**Required actions**.
a. In the forum thread about Arcain, what does Stuart say led to the forum having two threads about Janeth Arcain and her lack of words? Answer in one to three sentences.
b. Rewrite the part of the forum thread about Arcain starting at "I know I went" and ending at "the Lynx game!", replacing "interview" with "segment".
c. Answer these questions using the forum thread about Arcain:
(i) On which network is the pre-game show with the feature on Arcain?
(ii) What did she say about herself during the interview?
(iii) Before halftime of which game is she speaking again?

**Quoted passage**.

# Arcain... for you Cometsbiggestfan



## Gym Rat (Dec 30, 2002)

What the pre-game show on ESPN2 for Thursday night's game in Indiana.... there is a feature on Arcain... and SHE SPEAKS! SHE REALLY SPEAKS!


----------



## Cometsbiggestfan (May 14, 2003)

I know I went to the game.lolz. I tried to get on as soon as possible to tell you. She has a strong accent, but other than that she speaks English okay. The whole time while she was doing the interview, I was yelling yay janeth. she said that she's shy though.


----------



## s a b a s 11 (Dec 31, 2002)

SHES Speaking again, before halftime of the Lynx game!

I was looking for the old thread about Arcain talking and couldn't find it. What a meticulous forum - two threads about Janeth Arcain and her lack of words!

Stuart


----------



## Cometsbiggestfan (May 14, 2003)

**Data supplied**.
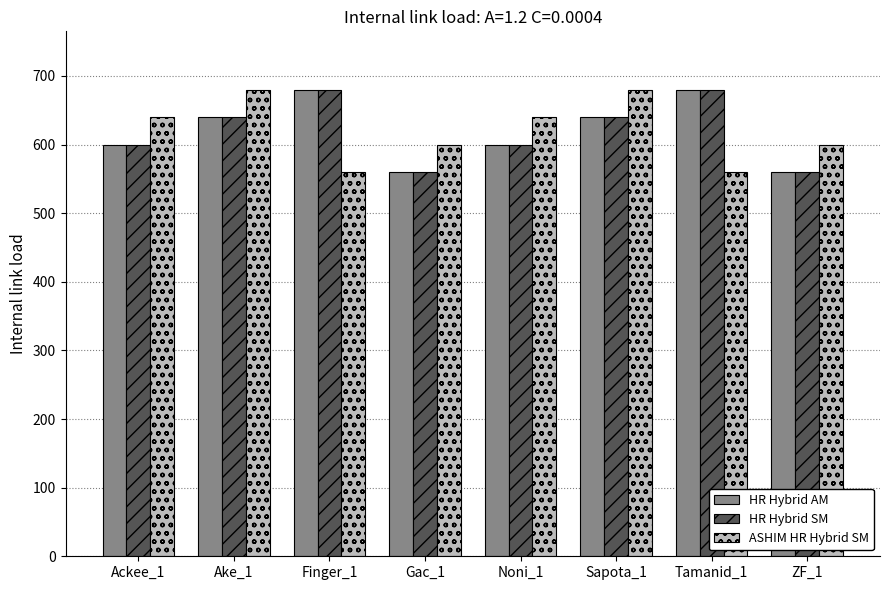

The HR Hybrid SM series shows 910 at Gac_1. True or false?

False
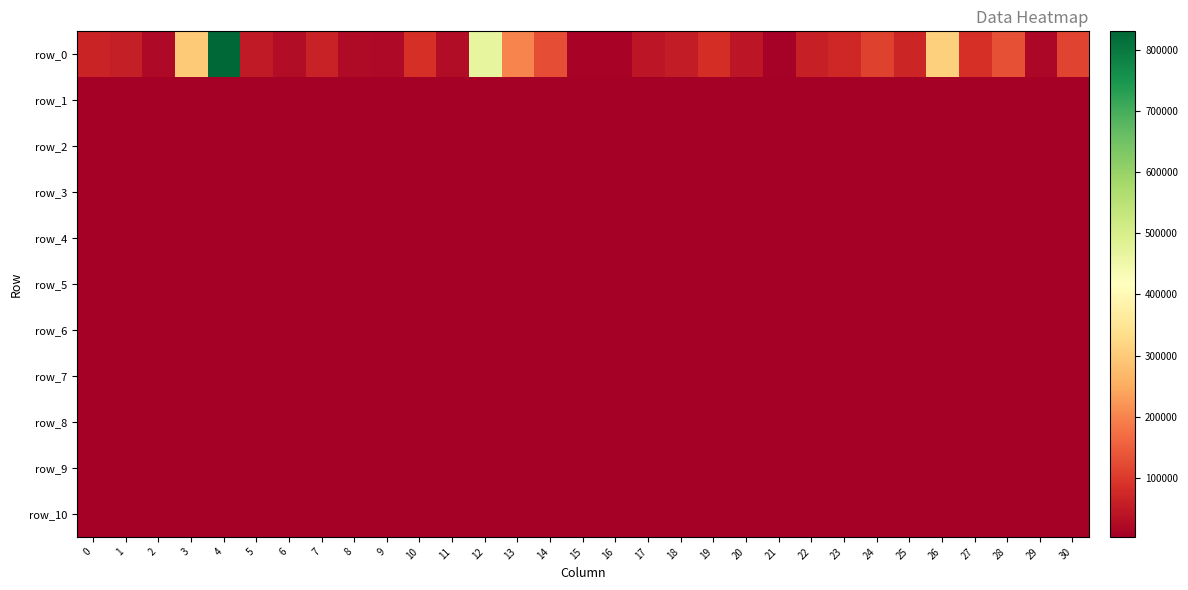

Between 9 and 18, which series saw the biggest shift?

row_0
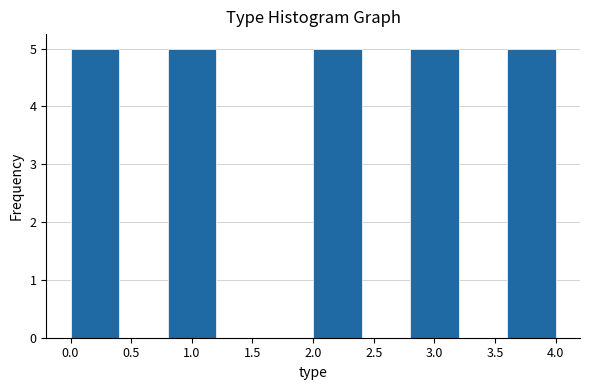

Reading left to right, transcribe this chart: for each bar, give the range it covers on the x-axis and its height. The values are not printed on the chart, so give them approximately, as read against the axis.

0.0 to 0.4: 5
0.4 to 0.8: 0
0.8 to 1.2: 5
1.2 to 1.6: 0
1.6 to 2.0: 0
2.0 to 2.4: 5
2.4 to 2.8: 0
2.8 to 3.2: 5
3.2 to 3.6: 0
3.6 to 4.0: 5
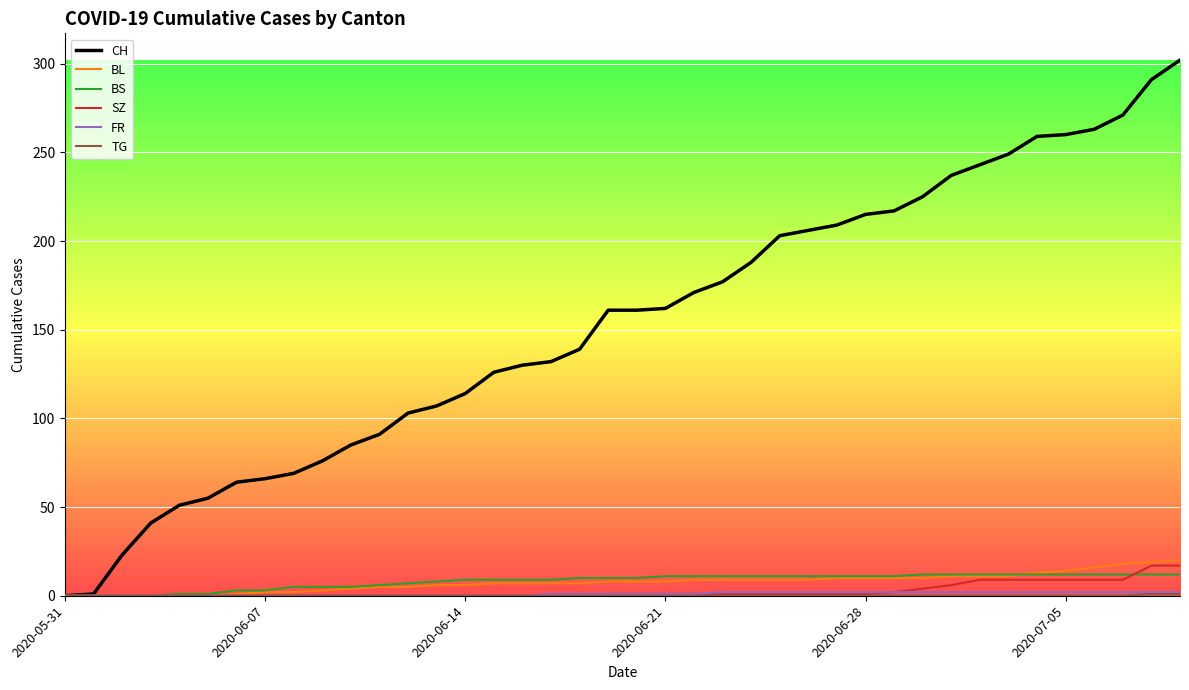

What is the sum of all BL values?

304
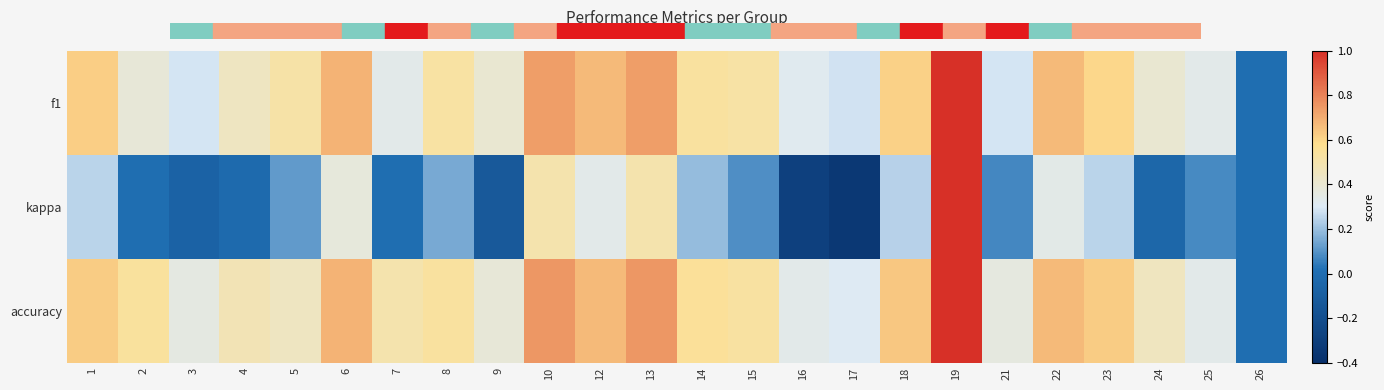

Which has a higher value, 24 or 18?

18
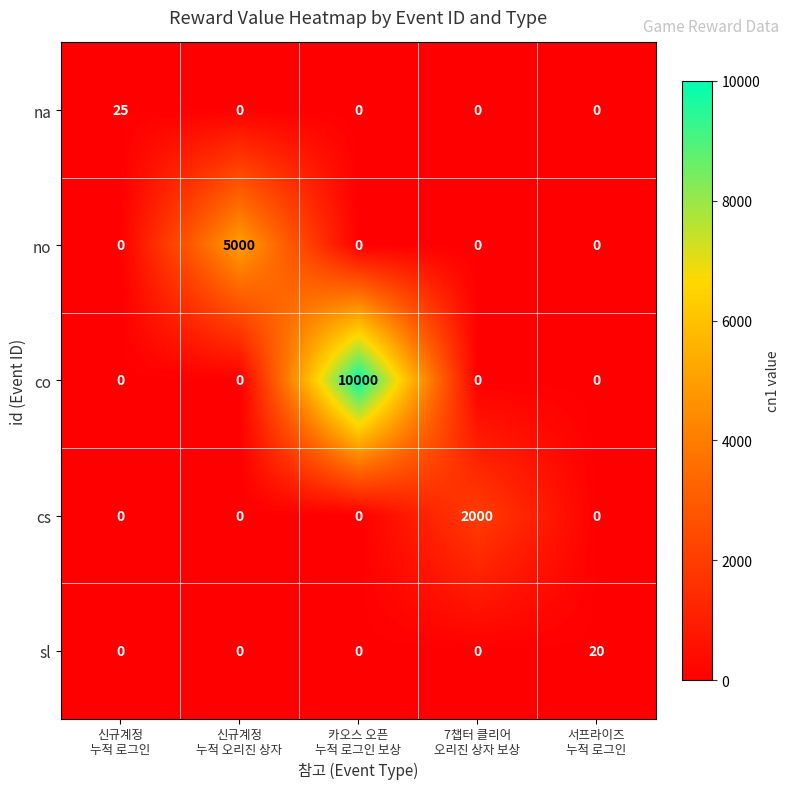

Rank the series by their maximum value, from lowest to highest.

sl, na, cs, no, co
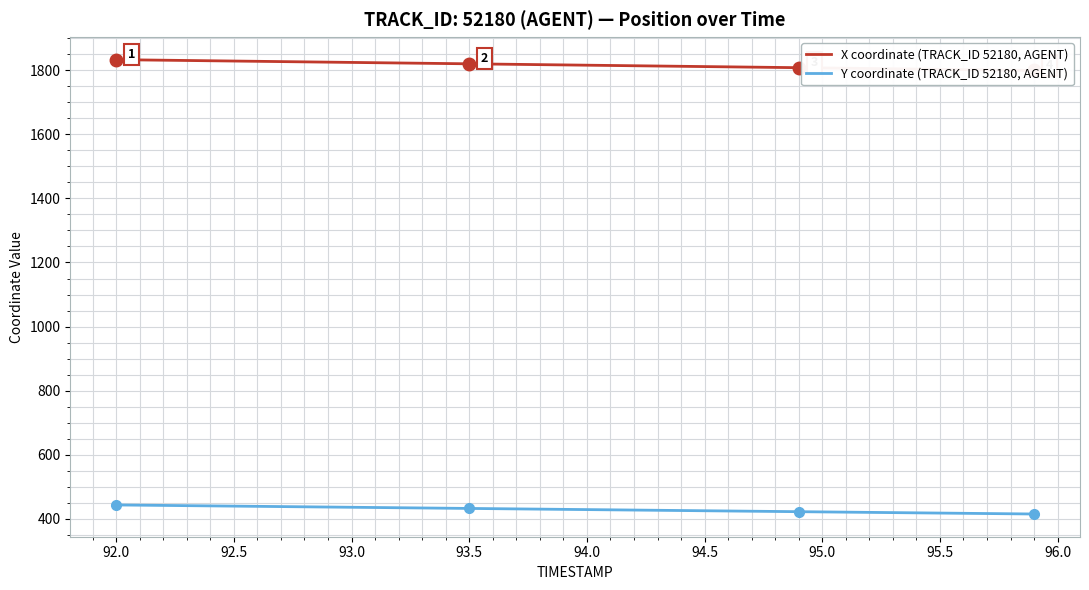

True or false: Y coordinate (TRACK_ID 52180, AGENT) has more than 2 points higher than both neighbors.

False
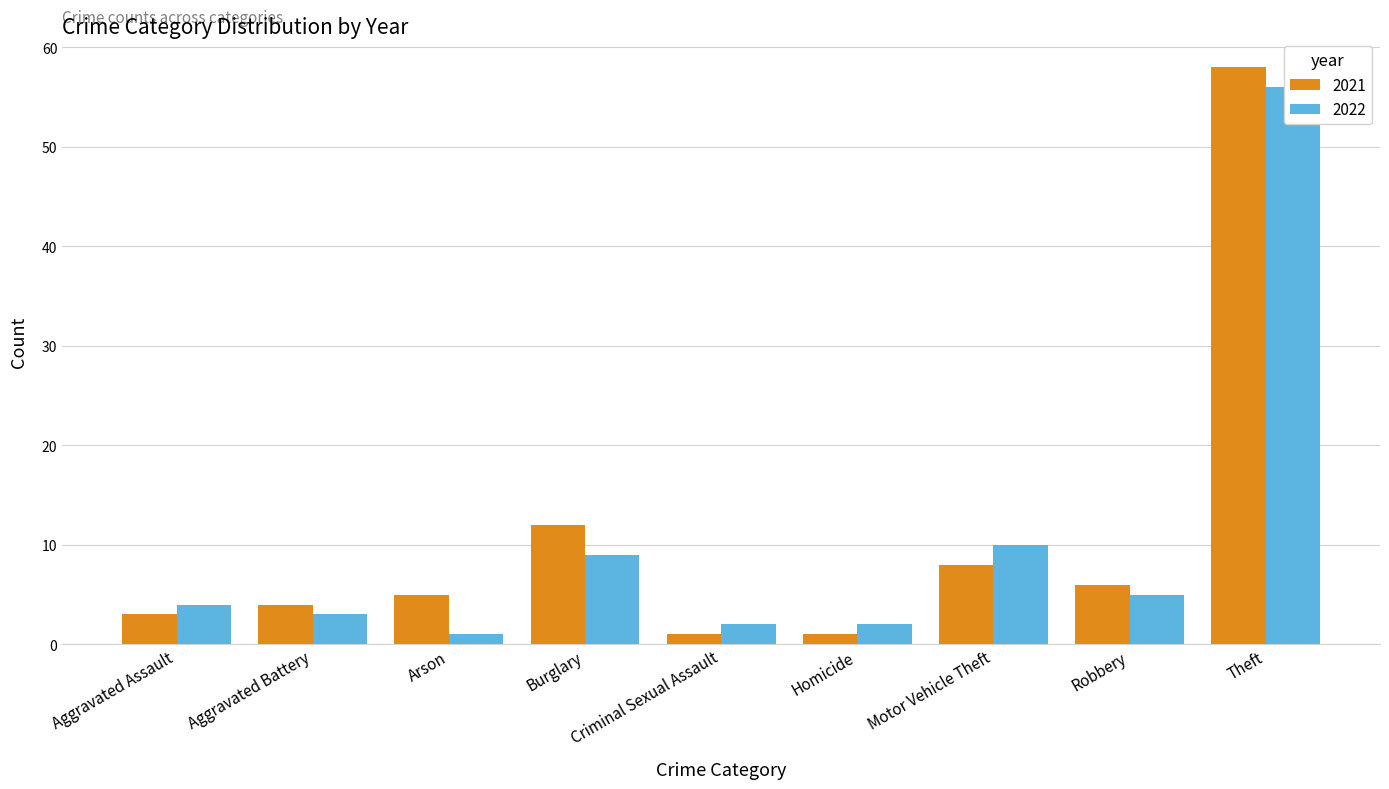

What are all the series names shown in the legend?

2021, 2022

**Per-task outputs**.
a. Stuart was looking for the old thread about Arcain talking and couldn't find it, so the new post ended up in a separate thread.

b.
I know I went to the game.lolz. I tried to get on as soon as possible to tell you. She has a strong accent, but other than that she speaks English okay. The whole time while she was doing the segment, I was yelling yay janeth. she said that she's shy though.


----------



## s a b a s 11 (Dec 31, 2002)

SHES Speaking again, before halftime of the Lynx game!

c.
(i) ESPN2
(ii) She said that she's shy.
(iii) The Lynx game